## ACTION ITEM
As an exercise, transcribe the data below in full and exactly, omitting pictures.

## STORED DATA
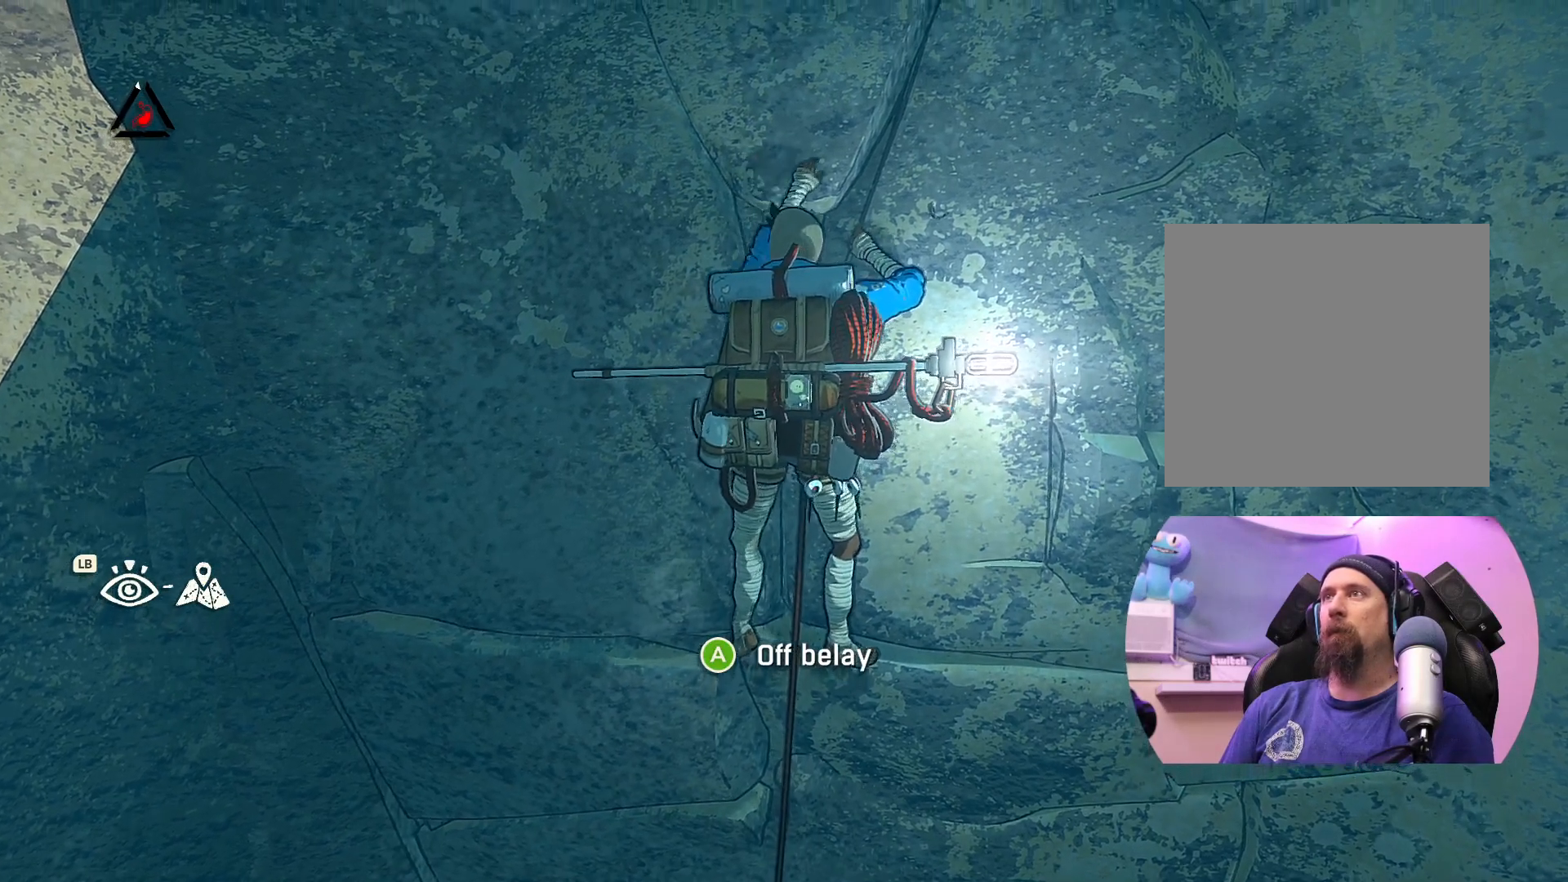
{"buttons": [], "left_stick": "up-right", "right_stick": "center", "events": [[117, "left_stick", "center"], [333, "left_stick", "up-right"]]}
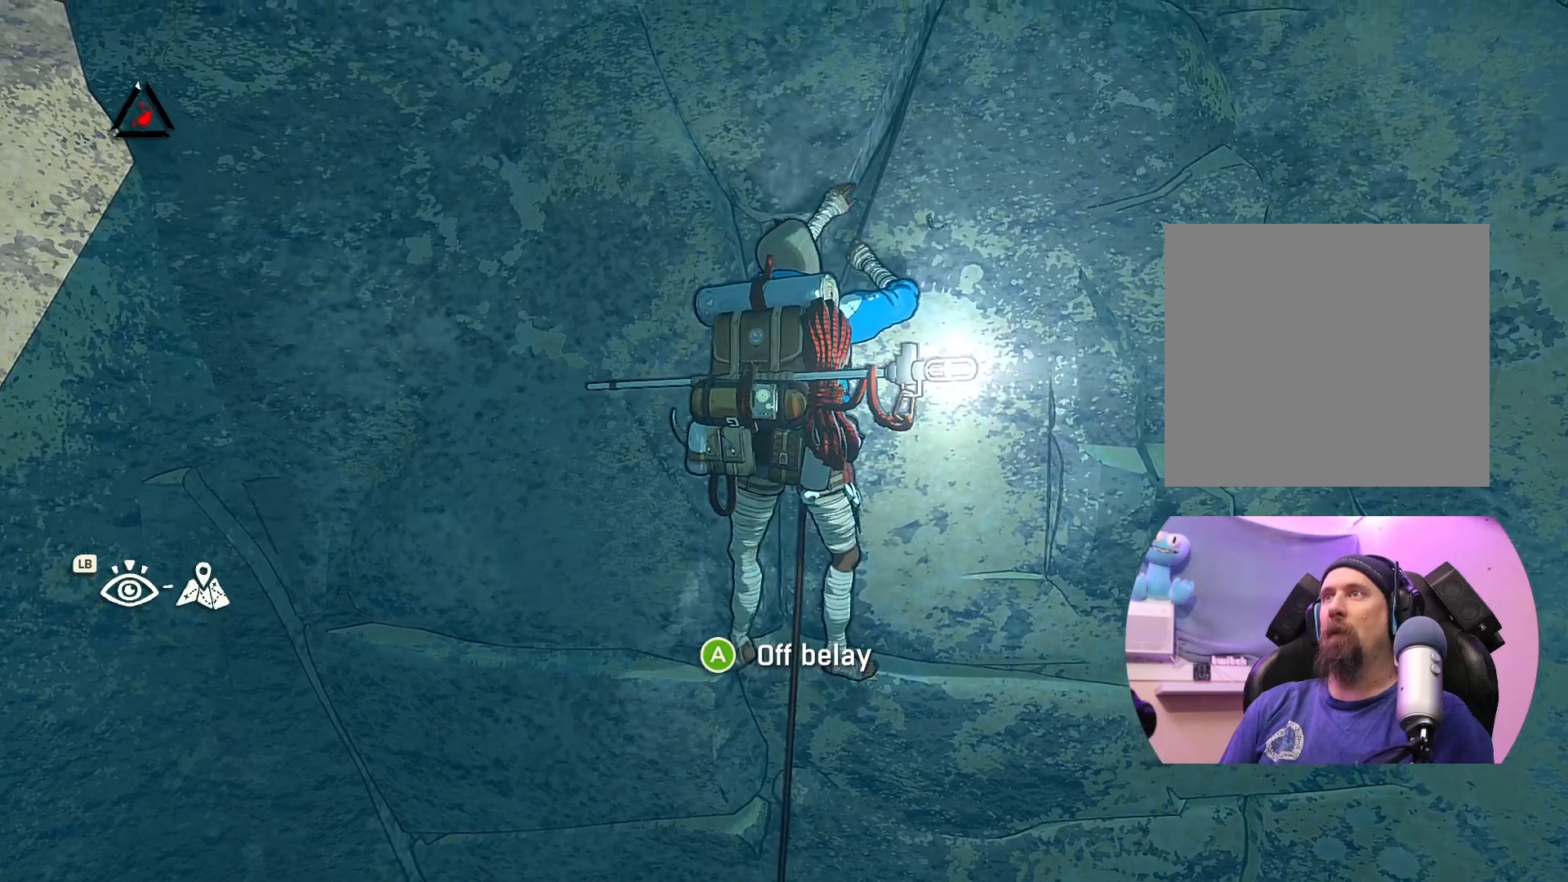
{"buttons": [], "left_stick": "center", "right_stick": "center", "events": [[33, "left_stick", "center"], [300, "X", "down"], [450, "X", "up"]]}
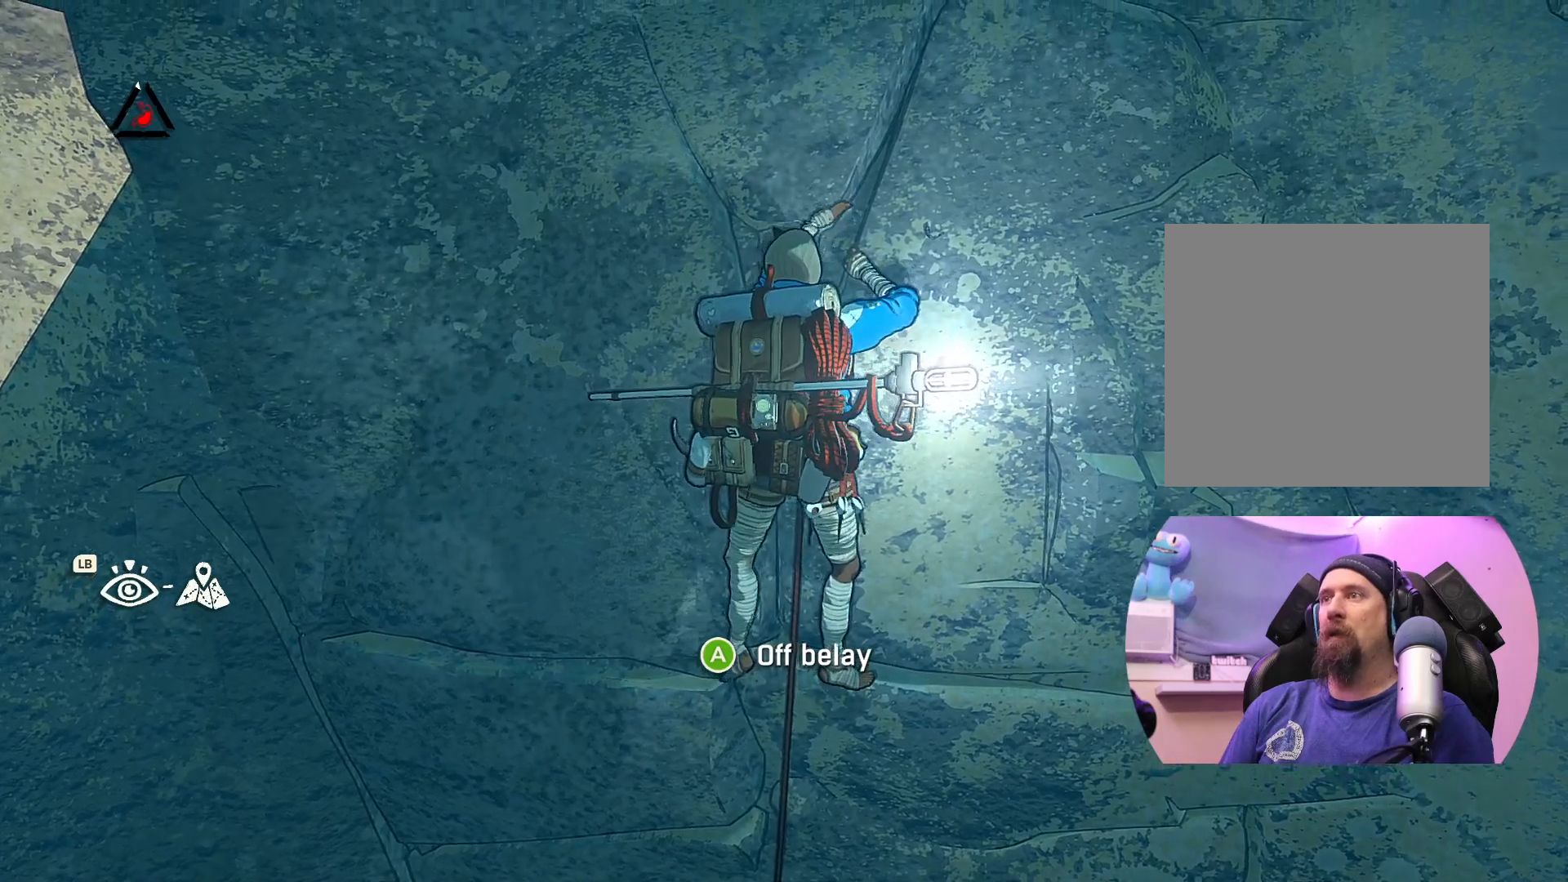
{"buttons": ["R1"], "left_stick": "center", "right_stick": "center", "events": [[400, "R1", "down"]]}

## FINISHED EXERCISE
{"buttons": [], "left_stick": "up-right", "right_stick": "center", "events": [[117, "left_stick", "center"], [333, "left_stick", "up-right"]]}
{"buttons": [], "left_stick": "center", "right_stick": "center", "events": [[33, "left_stick", "center"], [300, "X", "down"], [450, "X", "up"]]}
{"buttons": ["R1"], "left_stick": "center", "right_stick": "center", "events": [[400, "R1", "down"]]}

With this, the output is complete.